— REQUIREMENT —
Locate every line in the items below that contains the word "districts" and copy each of those lines.

[[ PROVIDED DATA open ]]

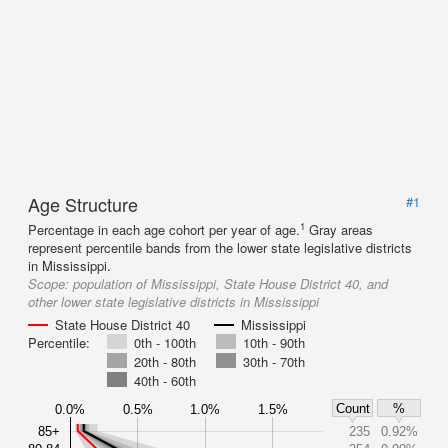
Age Structure
#1
1
Percentage in each age cohort per year of age.
Gray areas
represent percentile bands from the lower state legislative districts
in Mississippi.
Scope:
population of Mississippi, State House District 40, and
other lower state legislative districts in Mississippi
State House District 40
Mississippi
Percentile:
0th - 100th
10th - 90th
20th - 80th
30th - 70th
40th - 60th
Count
%
0.0%
0.5%
1.0%
1.5%
85+
235
0.92%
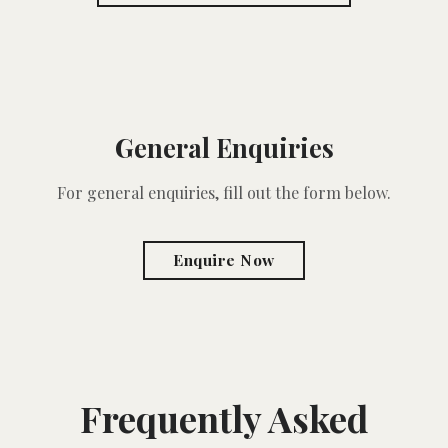
General Enquiries
For general enquiries, fill out the form below.
Enquire Now
Frequently Asked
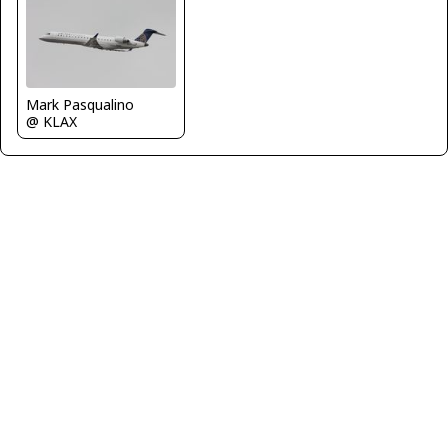
Mark Pasqualino
@ KLAX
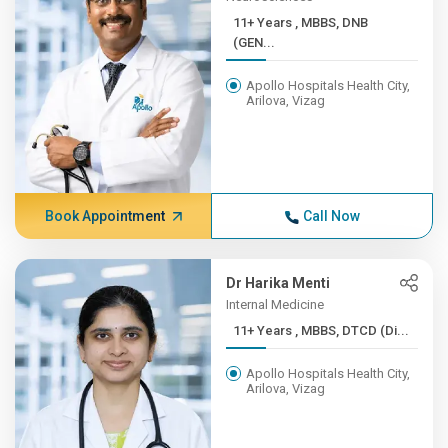
11+ Years , MBBS, DNB
(GEN...
Apollo Hospitals Health City,
Arilova, Vizag
Book Appointment
Call Now
Dr Harika Menti
Internal Medicine
11+ Years , MBBS, DTCD (Di...
Apollo Hospitals Health City,
Arilova, Vizag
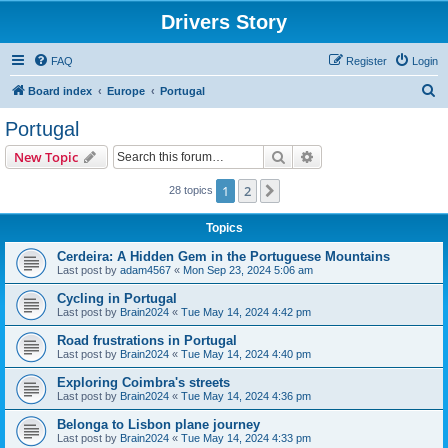
Drivers Story
FAQ
Register
Login
S
Board index
Europe
Portugal
e
Portugal
a
Search
Advanced search
New Topic
r
c
1
2
Next
28 topics
h
Topics
Cerdeira: A Hidden Gem in the Portuguese Mountains
Last post by
adam4567
«
Mon Sep 23, 2024 5:06 am
Cycling in Portugal
Last post by
Brain2024
«
Tue May 14, 2024 4:42 pm
Road frustrations in Portugal
Last post by
Brain2024
«
Tue May 14, 2024 4:40 pm
Exploring Coimbra's streets
Last post by
Brain2024
«
Tue May 14, 2024 4:36 pm
Belonga to Lisbon plane journey
Last post by
Brain2024
«
Tue May 14, 2024 4:33 pm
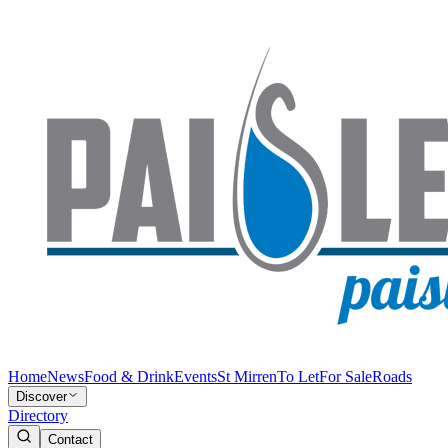
Home
News
Food & Drink
Events
St Mirren
To Let
For Sale
Roads
Discover
Directory
Contact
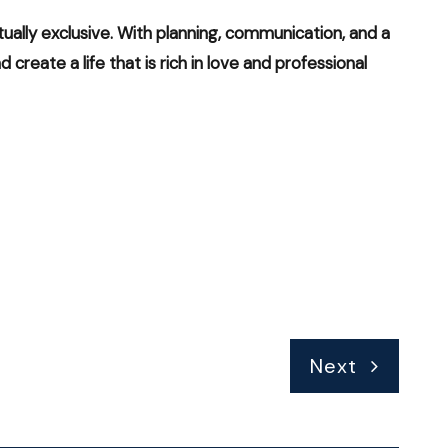
ally exclusive. With planning, communication, and a
create a life that is rich in love and professional
Next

[[ PROVIDED DATA closed ]]

— SOLUTION TO THIS EXERCISE —
represent percentile bands from the lower state legislative districts
other lower state legislative districts in Mississippi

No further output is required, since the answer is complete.